犯罪被害・刑罰・裁判員制度・いじめ・過労死などの問題について、法哲学(主に哲学)の視点から、考えたことを書いて参ります。

ある日の刑事弁護人の日記 その44

2013-09-18 22:45:20 | 国家・政治・刑罰

 被害者の父親の手紙には、息子は何が好きだった、どのような性格だった、どんな夢を持っていたということが詳しく書かれていた。私はこの部分を読み進めるに至って、「悲劇のヒーロー」からの手紙であるような錯覚を持った。これは、従来の犯罪被害に関する報道、すなわち「お涙頂戴」のマスコミの影響である。人は思考力を失う状況に置かれるほど、従来頭の中にある言語の体系でしか表現できないはずだからである。

 私がこの部分を読んでいることを察して、依頼者の父親が、「こんなことを書かれても困りますよね」と声を掛けてくる。明らかに被害者やその家族に対する同情が薄らぎ、反発を感じている声である。世の中では、もとより赤の他人の好みや夢など無関心の範疇に属するものであり、急に全てを受け止めるべき立場に置かれても、具体的に何をすればよいのかわからず困惑しているということである。

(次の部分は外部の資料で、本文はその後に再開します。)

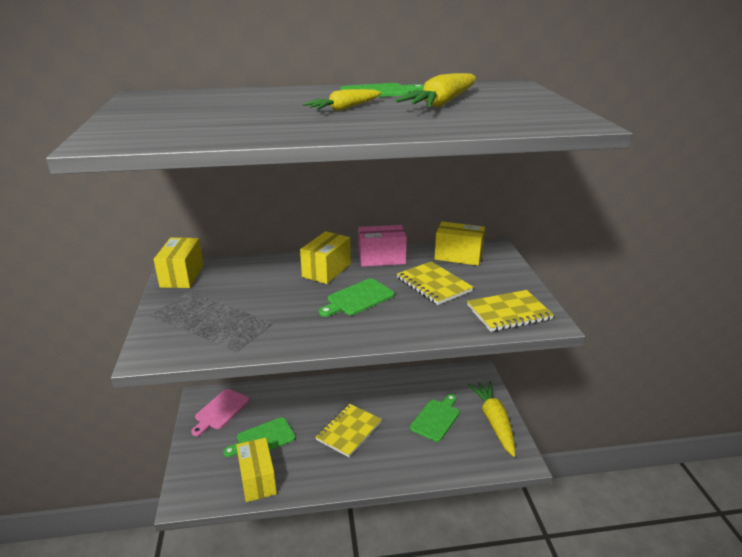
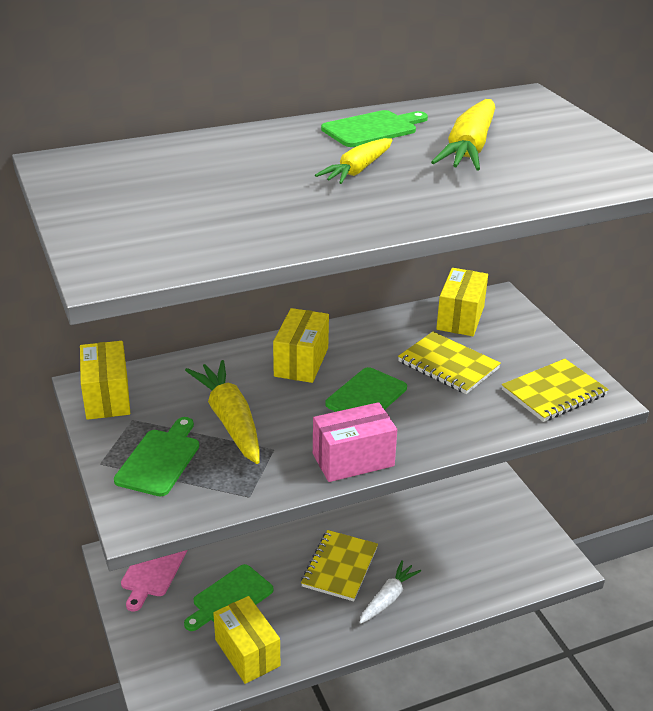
camera: 15 degrees left, 5 degrees up
(375, 460) = (388, 598): none -> white carrot
(381, 258) = (364, 334): pink box -> pink box (353, 460)
(436, 418) = (444, 530): green cutting board -> green cutting board (160, 459)
(458, 256) = (460, 318): yellow box -> yellow box turned 75 degrees counterclockwise
(494, 422) = (517, 522): yellow carrot -> yellow carrot (230, 420)

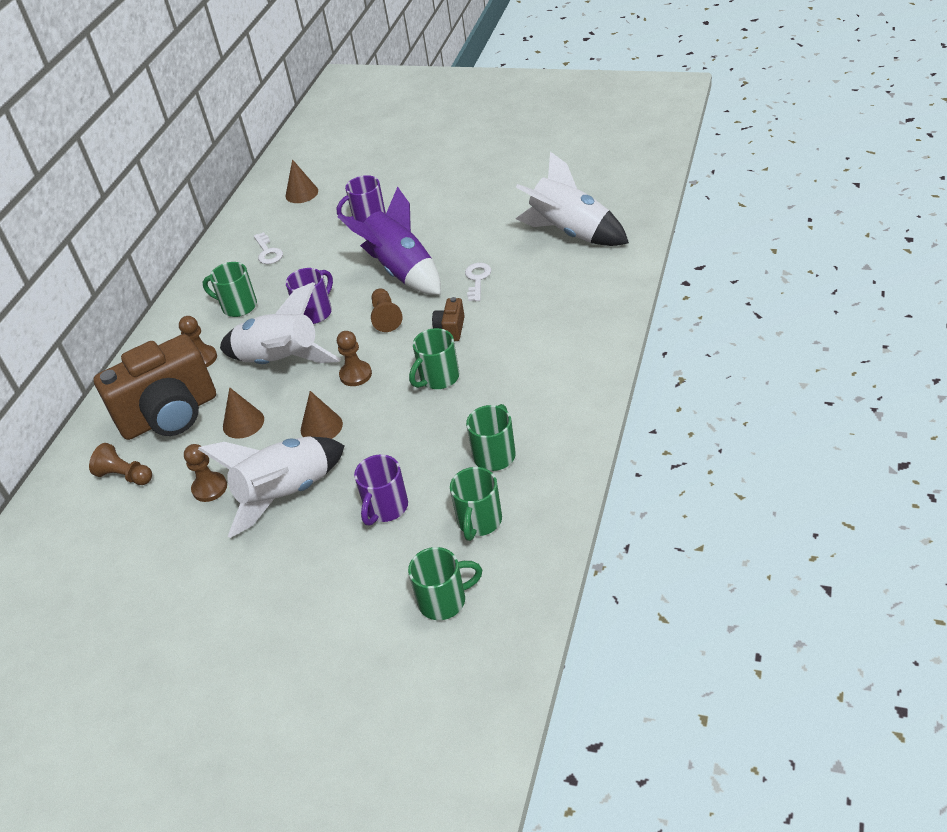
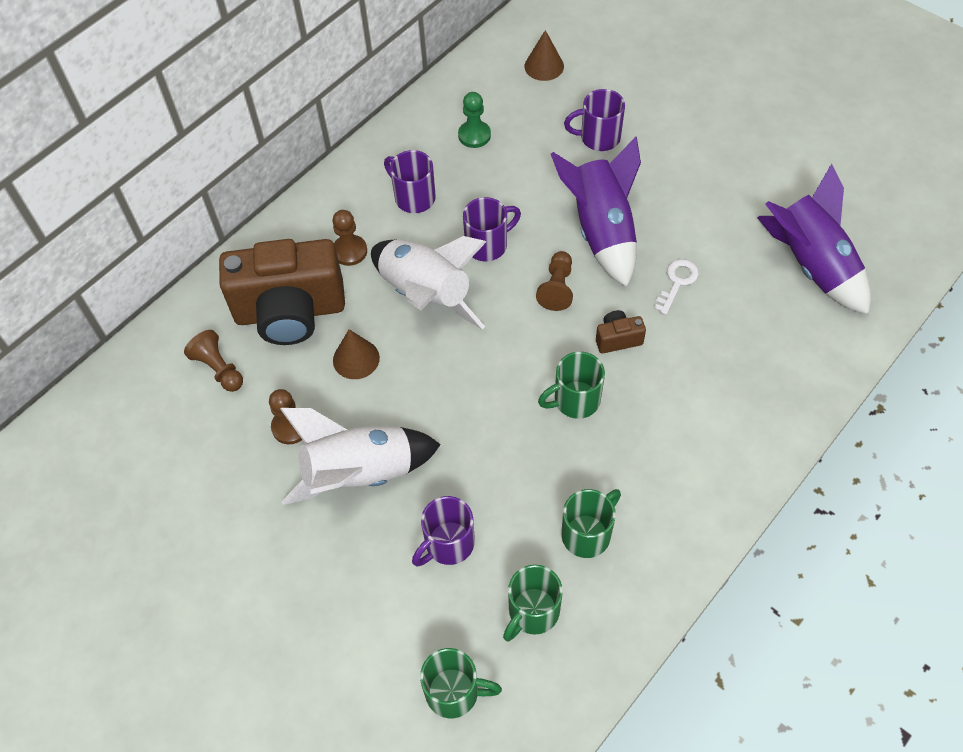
camera: 20 degrees right, 15 degrees up
(238, 306) = (413, 197): green mug -> purple mug
(268, 252) = (474, 135): white key -> green pawn
(321, 427) = (429, 404): brown cone -> none
(355, 375) = (493, 352): brown pawn -> none
(451, 329) = (617, 339): brown camera -> brown camera turned 45 degrees clockwise
(571, 233) = (811, 265): white rocket -> purple rocket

 この手紙に向けられた依頼者と父親の視線を見ていると、依頼者は具体的な論点の議論ではなく、論点のそれ自体の獲得に関する主導権争いをしたがっていることがわかる。被害者の父親のほうは、その日に会社で受けた電話での第一報から、病院に向かうタクシーの様子まで、時間が止まったように、映像の1コマ1コマを詳細に描写している。これに対し、依頼者の父親のほうには、あくまでも対人無制限の自動車保険の話が中心にある。

 結局、この手紙には「報復感情」なるものは書かれていなかった。実際に書かれていたのは、選挙権を行使するときのような公共的な正義への希望であり、私欲を離れた「社会をより良くしたい」という願いであり、将来的に同じ経験をする可能性のある者に対する心情の忖度であった。ここでは、被害者の父親のほうが私を慮っており、私は彼から共感されている。私は、現在ではこのような経験をしておらず、かつ将来的に経験をする可能性のある無数の人間のうちの1人だからである。